Moldovans have begun voting in parliamentary elections, three months after a disputed poll that sparked violent protests in Europe’s poorest country. Exit polls gave the ruling Communist party a lead with around 30 per cent of the vote, but four pro-European opposition parties are also expected to win some seats.
Wednesday’s election will determine who succeeds Vladimir Voronin, Moldova’s president, who has ruled the former Soviet republic since 2001. The vote will also affect how the country steers its foreign policy towards Russia and the European Union.

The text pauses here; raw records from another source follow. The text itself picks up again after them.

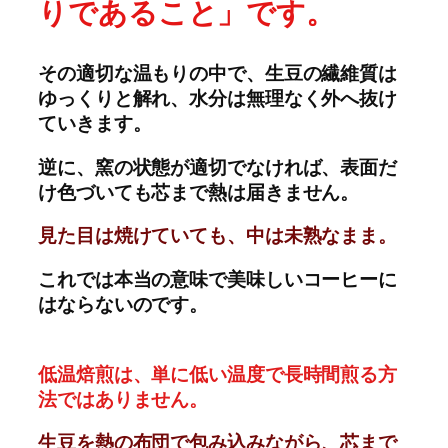
りであること」です。
その適切な温もりの中で、生豆の繊維質は
ゆっくりと解れ、水分は無理なく外へ抜け
ていきます。
逆に、窯の状態が適切でなければ、表面だ
け色づいても芯まで熱は届きません。
見た目は焼けていても、中は未熟なまま。
これでは本当の意味で美味しいコーヒーに
はならないのです。
低温焙煎は、単に低い温度で長時間煎る方
法ではありません。
生豆を熱の布団で包み込みながら、芯まで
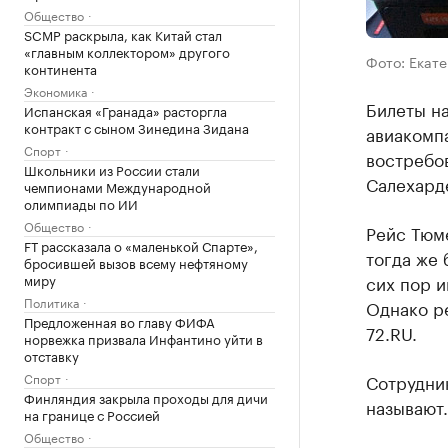
Общество
SCMP раскрыла, как Китай стал
«главным коллектором» другого
Фото: Екат
континента
Экономика
Билеты н
Испанская «Гранада» расторгла
контракт с сыном Зинедина Зидана
авиакомпа
Спорт
востребо
Школьники из России стали
Салехард
чемпионами Международной
олимпиады по ИИ
Общество
Рейс Тюме
FT рассказала о «маленькой Спарте»,
тогда же 
бросившей вызов всему нефтяному
миру
сих пор и
Политика
Однако р
Предложенная во главу ФИФА
72.RU.
норвежка призвала Инфантино уйти в
отставку
Спорт
Сотрудни
Финляндия закрыла проходы для дичи
называют.
на границе с Россией
Общество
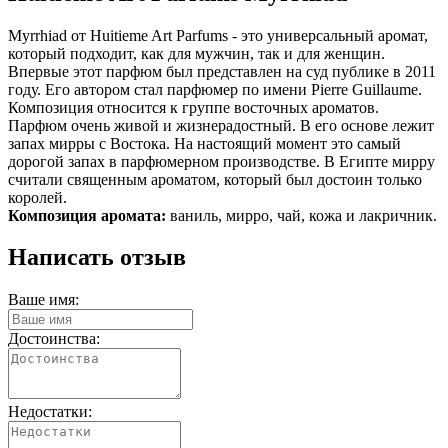
Myrrhiad от Huitieme Art Parfums - это универсальный аромат,
который подходит, как для мужчин, так и для женщин.
Впервые этот парфюм был представлен на суд публике в 2011
году. Его автором стал парфюмер по имени Pierre Guillaume.
Композиция относится к группе восточных ароматов.
Парфюм очень живой и жизнерадостный. В его основе лежит
запах мирры с Востока. На настоящий момент это самый
дорогой запах в парфюмерном производстве. В Египте мирру
считали священным ароматом, который был достоин только
королей.
Композиция аромата:
ваниль, мирро, чай, кожа и лакричник.
Написать отзыв
Ваше имя:
Достоинства:
Недостатки:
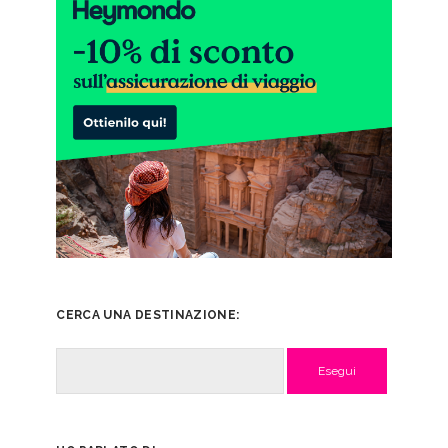
CERCA UNA DESTINAZIONE:
Cerca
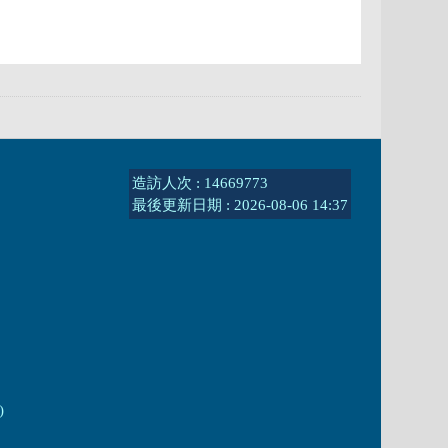
造訪人次 : 14669773
最後更新日期 :
2026-08-06 14:37
)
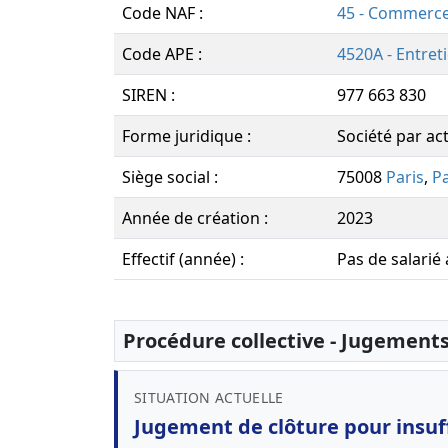
Code NAF :
45 - Commerce
Code APE :
4520A - Entret
SIREN :
977 663 830
Forme juridique :
Société par act
Siège social :
75008
Paris
,
Pa
Année de création :
2023
Effectif (année) :
Pas de salarié
Procédure collective - Jugement
SITUATION ACTUELLE
Jugement de clôture pour insuff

Elections in April, in which the Communists won about 50 per cent of the vote, triggered huge street protests and riots, which left at least two people dead. Voronin called new elections in June, after politicians failed to elect a new president due to a boycott by liberal opposition parties.
Ten parties are contesting in the latest elections, with 2,000 polling stations open from 7am to 9pm (0400 GMT to 1800 GMT) for the country’s 2.6 million eligible voters. Though political analysts expect the Communist party to lead the vote, it is unlikely to win the 61 out of 101 seats needed to fully control the selection of the next president.
Four main opposition parties are tipped to have a chance of passing the five per cent barrier to win seats, and are expected to form a coalition if they win a majority of seats. About 3,000 foreign and Moldovan observers are monitoring Wednesday’s vote, in an effort to discourage any attempts at election fraud.